Embracing Masculinity
“My father was the best man I ever knew. He combined strength and courage with gentleness, tenderness, and great unselfishness. He would not tolerate in us children selfishness or cruelty, idleness, cowardice, or untruthfulness. As we grew older he made us understand […] that what was wrong in a woman could not be right in a man.”
Theodore Roosevelt loved his father. To Teddy (an impressionable child), his father was the embodiment of ideal masculinity; he shaped Teddy’s views on strength, courage, adventure, and honor — but also on tenderness, kindness, and love. About his father, Teddy once wrote, “My father got me breath, he got me lungs, strength, life. I could breathe, I could sleep when he had me in his arms.”
At age 19, Teddy lost his father, but Theodore would never forget the legacy left behind by the father who “combined the strength, courage, will, and energy of the strongest man with the tenderness, cleanness, and purity of a woman.”
Teddy Roosevelt would take on many identities: a fashionable young man, a courageous horseman and hunter, a fierce and opinionated politician, a forlorn widower, and an impassioned president, to name a few. But the common thread among them is the embodiment of traditional masculinity passed down from his father. If ever there were two more masculine father-son characters, history has scarcely made them known.
Teddy and his father are important because they represent a positive, sublime side of masculinity that is rarely discussed these days; from their ceaseless energy and strength of character emerges a picture of the masculine as full of honor, justice, virtue, adventure, tenderness, love, and most of all a fiery relentlessness — to remove all barriers and stop at nothing for what matters most.
Despite wanting to embody those same healthy traits, I sometimes struggle to embrace my masculinity. Something in me is ashamed to feel masculine; to identify as competitive, or strong, or protective, or courageous. As if by being proud of my masculine traits, I would somehow be rejecting the feminine, and thereby contributing to a culture of hyper-masculinity.
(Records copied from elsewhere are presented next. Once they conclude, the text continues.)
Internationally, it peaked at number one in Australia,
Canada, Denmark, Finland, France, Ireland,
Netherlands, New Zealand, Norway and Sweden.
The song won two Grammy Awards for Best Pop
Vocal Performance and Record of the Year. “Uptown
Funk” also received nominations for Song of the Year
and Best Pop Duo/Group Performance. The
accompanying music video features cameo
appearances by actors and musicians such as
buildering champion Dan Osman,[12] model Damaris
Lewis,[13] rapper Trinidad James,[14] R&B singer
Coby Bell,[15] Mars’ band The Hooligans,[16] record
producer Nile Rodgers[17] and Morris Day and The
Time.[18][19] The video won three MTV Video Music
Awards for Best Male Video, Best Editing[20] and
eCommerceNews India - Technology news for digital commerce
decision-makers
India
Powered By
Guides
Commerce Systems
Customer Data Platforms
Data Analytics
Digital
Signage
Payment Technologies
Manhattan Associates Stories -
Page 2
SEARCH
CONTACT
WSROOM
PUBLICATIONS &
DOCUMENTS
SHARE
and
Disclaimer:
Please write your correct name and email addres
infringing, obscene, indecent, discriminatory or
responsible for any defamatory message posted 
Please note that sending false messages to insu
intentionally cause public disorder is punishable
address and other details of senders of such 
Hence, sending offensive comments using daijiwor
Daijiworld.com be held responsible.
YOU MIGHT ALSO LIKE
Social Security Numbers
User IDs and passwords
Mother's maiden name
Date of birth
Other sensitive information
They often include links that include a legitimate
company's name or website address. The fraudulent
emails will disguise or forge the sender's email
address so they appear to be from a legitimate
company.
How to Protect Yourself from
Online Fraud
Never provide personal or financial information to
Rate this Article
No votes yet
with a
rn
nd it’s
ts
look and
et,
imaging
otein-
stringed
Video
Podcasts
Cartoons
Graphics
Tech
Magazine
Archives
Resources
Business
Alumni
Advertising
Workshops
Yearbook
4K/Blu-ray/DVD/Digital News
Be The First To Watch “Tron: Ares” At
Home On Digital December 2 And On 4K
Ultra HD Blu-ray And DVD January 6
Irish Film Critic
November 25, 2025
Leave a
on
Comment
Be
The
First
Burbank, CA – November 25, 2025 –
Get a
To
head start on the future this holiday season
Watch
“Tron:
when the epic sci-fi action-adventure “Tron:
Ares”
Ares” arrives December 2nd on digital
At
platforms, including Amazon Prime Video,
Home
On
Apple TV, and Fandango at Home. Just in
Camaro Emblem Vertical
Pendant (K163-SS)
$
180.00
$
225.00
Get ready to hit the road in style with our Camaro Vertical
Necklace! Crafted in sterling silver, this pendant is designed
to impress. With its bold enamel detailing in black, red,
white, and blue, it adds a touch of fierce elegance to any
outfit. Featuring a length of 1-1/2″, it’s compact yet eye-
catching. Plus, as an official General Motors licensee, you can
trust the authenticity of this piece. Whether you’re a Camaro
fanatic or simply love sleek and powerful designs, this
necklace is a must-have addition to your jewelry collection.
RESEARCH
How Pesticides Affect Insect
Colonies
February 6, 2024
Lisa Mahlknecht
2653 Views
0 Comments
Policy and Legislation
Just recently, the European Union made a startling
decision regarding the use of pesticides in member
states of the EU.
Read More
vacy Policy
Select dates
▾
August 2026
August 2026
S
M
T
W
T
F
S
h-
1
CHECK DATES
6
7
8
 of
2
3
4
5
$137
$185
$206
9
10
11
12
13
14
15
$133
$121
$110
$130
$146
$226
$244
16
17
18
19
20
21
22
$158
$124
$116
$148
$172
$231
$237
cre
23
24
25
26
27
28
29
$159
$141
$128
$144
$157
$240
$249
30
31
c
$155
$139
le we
This is silly, I know — why do masculine traits need to be mutually exclusive to feminine traits? The answer is simple: they don’t. But something about the way I was taught key concepts for understanding gender identity and culture left me stepping on eggshells in my search for identity as a man.
When I was young, I was bullied for how I dressed. Apparently it wasn’t masculine enough for my male classmates, so they’d call me gay slurs. Turns out this is pretty common, and when I got older I was taught language to describe the phenomenon: “toxic masculinity”.
Around the same time, I learned that it was okay to be feminine, even if you’re a man. I stopped worrying about crossing my legs, calling things cute, singing, or being excited (how being excited somehow became gendered, frankly, I can’t tell you). I consider this a wonderful and life-changing transformation.
But something insidious happened, too: I implicitly started feeling ashamed of my masculinity — the thing I thought was the source of that bullying. I began to think of masculinity as toxic, and started rejecting the people and feelings associated with it — I subtly avoided brotherhood with other men, I looked down on fraternities, I didn’t “hit the gym” or play sports.
There is such a thing as “toxic” masculinity, where warped views of what it means to be masculine can produce undesirable outcomes for everyone, like my bullying. But masculinity isn’t toxic. It’s okay to be competitive, or strong, or protective, or courageous.
In fact, these traits are precisely the ones that are so magnificent when channelled well. Theodore Roosevelt shows us as much: the strength to lead others through war and peace; the instinct to protect the weak and denounce evil, that led to his famous square deal and campaign against corruption; the competitive spirit he showed, that drove him to strenuously work himself until he grew out of his crippling asthma; the courage to take the presidency, even after his former president and friend was assassinated. These are the traits for which Roosevelt earned his famously masculine reputation. These traits are valuable.
Masculinity is valuable.
These days, when I think of masculinity, I think of Teddy and his father. To me, being masculine means having equal parts strength and tenderness, courage and love, fiery relentlessness and tempered wisdom. It means learning from the friends, brothers, and fathers I respect most. Sometimes, it means singing your heart out to Moana out of love for your daughters (thanks Jeff, for that lesson).
It might not mean the same things to you, but that doesn’t make it less worthy. Be proud of your masculinity. Embrace it. And help others embrace it. Maybe together we can set a truly remarkable standard for what it means to “be a man”.